* [Instructions]
- a) In the blog post, reproduce the passage that opens with the words "Had great fun" and closes with "to be arrested.", substituting "Indian" for "Turkish".
- b) According to the blog post, what position does Bryony hold at her school?
- c) Write the next part of the blog post, picking up after its final sentence.

* [Text]
- - -
Had great fun seeing Bryony last night in London – in the end we ate Turkish instead of pizza, which was great. I’ll do anything for lamb’s kidneys and hey the lamb had even died first, so no problem. We chatted for ages, so thanks for that, Bryony. I was rather amused though as she’d like me to give a talk to the children at her school (she’s deputy head) about writing – I was thrilled to be asked, just as long as she doesn’t leave me alone with the children (arggh! scary aliens, you know …) and just as long as I avoid actually telling them about the books, ho ho. Heck I don’t want to be arrested.
Meanwhile, the lovely Rosy from Vulpes Libris has given me loads of other ideas for my self-publishing article, so I’m all fired up to do those – so that’s tonight nicely sewn up. My, how I love a plan. I’ve written down a set of bullet points and I’m all ready to go. UPDATE: Second draft done, so I'll see what Rosy has to say about it. I certainly like it better.
Just a shame that I have to be at work first. Still, I think I’ve managed to sort out most of the meeting crises which threatened to overwhelm me yesterday and the people who might attempt to scupper my plans today have been quiet. So far. Though of course there’s always time, darnit. And we’ve come up with a Cunning Plan to get more money into the Hardship Fund – all we do is take the Dean, hide him under a bed for a couple of weeks or so and wait for the media offers and cash to roll in. The students will love us. We’re calling it the Matthews Method. You know it makes sense. Though, for some reason, the Dean doesn’t seem that taken with the idea. Not at all like Lord H, who would absolutely love to be hidden under a bed for three weeks in order to escape from his busy work life for a while. Also I’m sure I’d be marvellous at weeping and wailing in front of the cameras and think what we could do with the money! Heck, it’s a plan. One with a charm all of its own.
Talking of ideas for work, we have a virtual noticeboard where people advertise items they want to sell. Today we see there's an advert for a toilet tent, complete with portable "elegance" potty, tent pegs and loo roll (unused). Bearing in mind that our office has no toilet facilities, I've sent a request to the boss asking if the item can be added to next year's budget before the April deadline is upon us. I'm convinced that, with Ruth's expert camping skills, we can install it in the meeting room next door and need never leave the office again, thus improving our productivity levels and minimising the time spent wandering cross-legged round the campus searching for a suitable Ladies. No answer from the boss yet, but I live in hope ...
- - -
* [Data for review]
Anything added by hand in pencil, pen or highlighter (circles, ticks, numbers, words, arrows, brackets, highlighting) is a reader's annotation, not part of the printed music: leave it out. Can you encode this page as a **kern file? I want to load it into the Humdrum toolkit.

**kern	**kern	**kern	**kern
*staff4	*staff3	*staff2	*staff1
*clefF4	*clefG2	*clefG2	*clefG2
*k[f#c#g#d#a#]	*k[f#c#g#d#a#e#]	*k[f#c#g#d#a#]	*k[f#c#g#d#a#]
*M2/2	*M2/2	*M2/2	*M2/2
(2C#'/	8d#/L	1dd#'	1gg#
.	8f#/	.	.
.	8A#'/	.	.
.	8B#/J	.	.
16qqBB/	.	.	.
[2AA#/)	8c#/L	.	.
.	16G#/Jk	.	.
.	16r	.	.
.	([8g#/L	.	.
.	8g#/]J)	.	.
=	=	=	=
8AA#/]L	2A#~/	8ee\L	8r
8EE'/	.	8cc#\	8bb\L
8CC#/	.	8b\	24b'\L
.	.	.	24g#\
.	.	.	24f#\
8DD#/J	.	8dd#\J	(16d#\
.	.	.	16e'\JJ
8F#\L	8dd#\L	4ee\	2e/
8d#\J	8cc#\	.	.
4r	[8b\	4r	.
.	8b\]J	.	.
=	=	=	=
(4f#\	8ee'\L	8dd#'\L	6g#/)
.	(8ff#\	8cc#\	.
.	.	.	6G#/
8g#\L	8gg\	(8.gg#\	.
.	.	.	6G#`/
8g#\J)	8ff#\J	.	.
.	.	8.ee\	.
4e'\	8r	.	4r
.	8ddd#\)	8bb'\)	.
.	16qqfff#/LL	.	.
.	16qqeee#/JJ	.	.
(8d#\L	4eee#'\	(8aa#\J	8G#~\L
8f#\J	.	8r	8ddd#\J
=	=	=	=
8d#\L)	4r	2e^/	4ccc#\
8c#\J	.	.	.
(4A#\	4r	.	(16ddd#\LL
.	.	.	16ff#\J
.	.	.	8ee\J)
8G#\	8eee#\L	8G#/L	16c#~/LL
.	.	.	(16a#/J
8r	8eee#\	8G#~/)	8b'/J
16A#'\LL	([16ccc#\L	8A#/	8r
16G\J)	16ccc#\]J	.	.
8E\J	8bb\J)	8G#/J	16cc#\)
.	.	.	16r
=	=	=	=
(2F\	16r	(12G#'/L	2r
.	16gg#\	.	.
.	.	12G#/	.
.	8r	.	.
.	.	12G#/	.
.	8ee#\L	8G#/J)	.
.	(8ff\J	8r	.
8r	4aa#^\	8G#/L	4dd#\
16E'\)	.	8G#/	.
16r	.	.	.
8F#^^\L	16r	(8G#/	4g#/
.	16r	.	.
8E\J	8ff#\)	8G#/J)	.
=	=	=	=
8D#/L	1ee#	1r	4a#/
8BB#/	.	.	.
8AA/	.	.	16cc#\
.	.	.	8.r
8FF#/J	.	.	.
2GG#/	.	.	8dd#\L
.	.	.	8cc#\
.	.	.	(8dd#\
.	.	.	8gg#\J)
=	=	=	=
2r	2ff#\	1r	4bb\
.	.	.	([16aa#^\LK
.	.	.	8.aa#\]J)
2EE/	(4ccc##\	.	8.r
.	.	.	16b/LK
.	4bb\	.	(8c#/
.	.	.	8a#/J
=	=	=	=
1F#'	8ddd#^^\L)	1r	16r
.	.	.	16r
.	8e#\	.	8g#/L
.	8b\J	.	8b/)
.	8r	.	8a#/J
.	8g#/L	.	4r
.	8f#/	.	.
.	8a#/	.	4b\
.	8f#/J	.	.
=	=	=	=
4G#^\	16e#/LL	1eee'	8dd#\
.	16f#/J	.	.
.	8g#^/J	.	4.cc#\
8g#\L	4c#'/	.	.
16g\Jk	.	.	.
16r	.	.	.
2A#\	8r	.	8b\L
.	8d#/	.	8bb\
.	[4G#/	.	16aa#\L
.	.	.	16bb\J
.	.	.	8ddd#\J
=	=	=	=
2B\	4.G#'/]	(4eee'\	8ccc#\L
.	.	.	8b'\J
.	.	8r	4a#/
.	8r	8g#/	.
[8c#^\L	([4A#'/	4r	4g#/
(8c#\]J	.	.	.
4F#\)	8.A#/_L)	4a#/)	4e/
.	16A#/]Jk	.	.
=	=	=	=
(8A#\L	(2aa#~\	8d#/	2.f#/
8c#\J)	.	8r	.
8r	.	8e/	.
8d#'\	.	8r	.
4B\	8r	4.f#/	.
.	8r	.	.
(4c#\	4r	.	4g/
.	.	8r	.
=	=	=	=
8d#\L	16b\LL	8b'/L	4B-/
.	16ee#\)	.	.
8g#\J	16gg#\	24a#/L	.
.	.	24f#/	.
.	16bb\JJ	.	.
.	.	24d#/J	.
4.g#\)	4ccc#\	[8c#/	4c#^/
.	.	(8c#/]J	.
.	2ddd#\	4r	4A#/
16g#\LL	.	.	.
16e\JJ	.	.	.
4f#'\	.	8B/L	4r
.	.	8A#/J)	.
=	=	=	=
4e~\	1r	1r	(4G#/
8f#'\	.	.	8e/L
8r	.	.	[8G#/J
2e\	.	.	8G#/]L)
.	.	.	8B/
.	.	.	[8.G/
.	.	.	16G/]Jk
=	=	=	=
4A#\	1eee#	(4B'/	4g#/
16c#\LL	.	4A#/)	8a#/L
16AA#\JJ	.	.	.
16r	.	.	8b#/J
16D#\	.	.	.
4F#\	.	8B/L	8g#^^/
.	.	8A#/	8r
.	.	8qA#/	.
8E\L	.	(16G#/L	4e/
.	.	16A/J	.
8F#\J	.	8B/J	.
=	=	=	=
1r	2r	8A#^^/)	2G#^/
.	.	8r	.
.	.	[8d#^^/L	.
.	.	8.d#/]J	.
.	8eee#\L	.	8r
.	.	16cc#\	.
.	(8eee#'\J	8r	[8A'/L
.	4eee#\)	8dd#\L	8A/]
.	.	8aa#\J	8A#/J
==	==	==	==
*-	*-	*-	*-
- - -
* [Answers for the exercise]
- a)
Had great fun seeing Bryony last night in London – in the end we ate Indian instead of pizza, which was great. I’ll do anything for lamb’s kidneys and hey the lamb had even died first, so no problem. We chatted for ages, so thanks for that, Bryony. I was rather amused though as she’d like me to give a talk to the children at her school (she’s deputy head) about writing – I was thrilled to be asked, just as long as she doesn’t leave me alone with the children (arggh! scary aliens, you know …) and just as long as I avoid actually telling them about the books, ho ho. Heck I don’t want to be arrested.

- b) She is the deputy head.

- c)
On the way home, I popped into see Gladys. We had a pleasant half-hour before the nurse left me the pills and told me I had to get her to take them (why, oh why do I get involved in technical stuff like this?? I just make a rod for my own back, I swear it!). Naturally, Gladys then started shouting and fighting me. I put the pills down, picked up what was apparently the most important one and asked her if she trusted me. She said no (well, what the bloody hell did I expect, really?...), so I replied that if she didn't take the pills, I'd leave. When she glared at me, I started to walk away, so she called me back. I repeated my offer and she took the first of the pills. So far so good. When I reached for the next of the medicines, the same scenario took place, so I turned and walked away again. This time, she didn't shout for me to come back, so I just kept on walking. And came home. No doubt leaving the nursing home with the impression that I am the mean-spirited Bitch from Hell and Scourge of Little Old Ladies. Well, one always likes to have a reputation. Tough Love - ah, it's a drug, you know. Not to mention totally bloody debilitating.
And weirdly, I’ve started another short story, about a dark but healing encounter between a woman and a man in an office. What the heck is going on in my writing head at the moment?? My dears, I simply don’t know – but while the ideas are there I have to go with them. Heck, I even have another idea for when I’ve finished the first one. Shock! Horror! Probe! Still, who knows when the next five-year dry zone will turn up? Short stories have a mind of their own. Talking of which, I think I’m going to give up on my attempt at terza rima – it’s a disaster in the making and every time I add in another line to the wretched beast I find I’m turning into a mix of Patience Strong and Pam Ayres. Now there’s a frightening concept. The world would never survive it, believe me.
Today’s nice things:
1. Our new money-making scheme
3. Short stories.
Goldenford website - still ...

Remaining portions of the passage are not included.